Because intensity drives strength, not volume, frequency can be daily—neural fatigue is low and soreness minimal. Twice per week per muscle is the minimum effective dose; three times is optimal for most. Supersetting opposing muscle groups (e.g., bench press and deadlifts) cuts session length without meaningful sacrifice in strength gains, making this framework compatible with real-world schedules.
Warm-up sets are non-negotiable: a classic protocol is 10 reps at 50%, 8 at 60%, 8 at 70%, then 5 at 75% before hitting working sets. Starting cold at 85% invites injury and blunts neural recruitment.
«Intent to move is more important than actual movement velocity.»
Mental focus during training changes neural recruitment and adaptation.
“If you look at some interesting science that's been done on power development and speed development, the intent to move is actually more important than the actual movement velocity. So, if you're doing say something for power or strength and you're doing just enough to get the bar up, that will result in less improvements in strength than even if you're moving at the exact same speed, but you're intending to move faster.”
Hypertrophy: Volume, Failure, and Recovery
Muscle growth is idiot-proof in design but brutal in execution.
Hypertrophy programming is forgiving: anywhere from 5 to 30 reps per set produces equal growth, as long as sets are taken to muscular failure. The primary driver is volume—10 working sets per muscle per week is the minimum threshold, 15–20 is optimal for most, and well-trained individuals may need 20–25. This volume requirement makes once-per-week training impractical; hitting 20 sets for shoulders in a single session is physiologically untenable.
Three mechanisms drive growth: metabolic stress (the burn), mechanical tension (heavy load), and muscular damage (soreness). You don't need all three, but one must be present. Soreness is a poor quality metric—extreme soreness forces missed sessions, reducing total monthly volume and slowing long-term progress. The goal is to feel challenged but not crippled; a 3 out of 10 soreness level permits training every 48–72 hours.
The mind-muscle connection matters. Recent studies show that intentionally focusing on contracting the target muscle—watching your bicep during a curl, thinking about squeezing the lat during a pull-down—produces more growth than mechanically identical reps performed without focus. Quality of work trumps box-checking.
Key Training Numbers
Benchmarks for intensity, volume, frequency, and rest across strength and hypertrophy.
Breathing: The Overlooked Recovery Tool
Strategic breathing during and after training amplifies recovery and performance.
When Muscles Won't Activate
Eccentrics, tactile cues, and awareness solve stubborn activation problems.
When Muscles Won't Activate
If a muscle group refuses to engage—classic example: lats during pull-ups—start with awareness.
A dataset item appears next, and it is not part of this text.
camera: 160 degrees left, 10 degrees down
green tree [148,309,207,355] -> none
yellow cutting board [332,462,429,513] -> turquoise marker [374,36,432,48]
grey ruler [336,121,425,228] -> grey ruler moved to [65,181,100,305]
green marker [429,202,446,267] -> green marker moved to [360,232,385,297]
Touch the muscle, ask the trainee to «squeeze your finger,» and provide real-time feedback. If that fails, use eccentric-only training: step to the top of a pull-up, then lower under control for 5–8 seconds. Eccentrics are potent for strength, excellent for hypertrophy, and force neural learning. Most people who've «never felt sore lats» will wake up the next day after eccentric pull-ups acutely aware of the muscle. Progression may take six weeks or six months, but it works.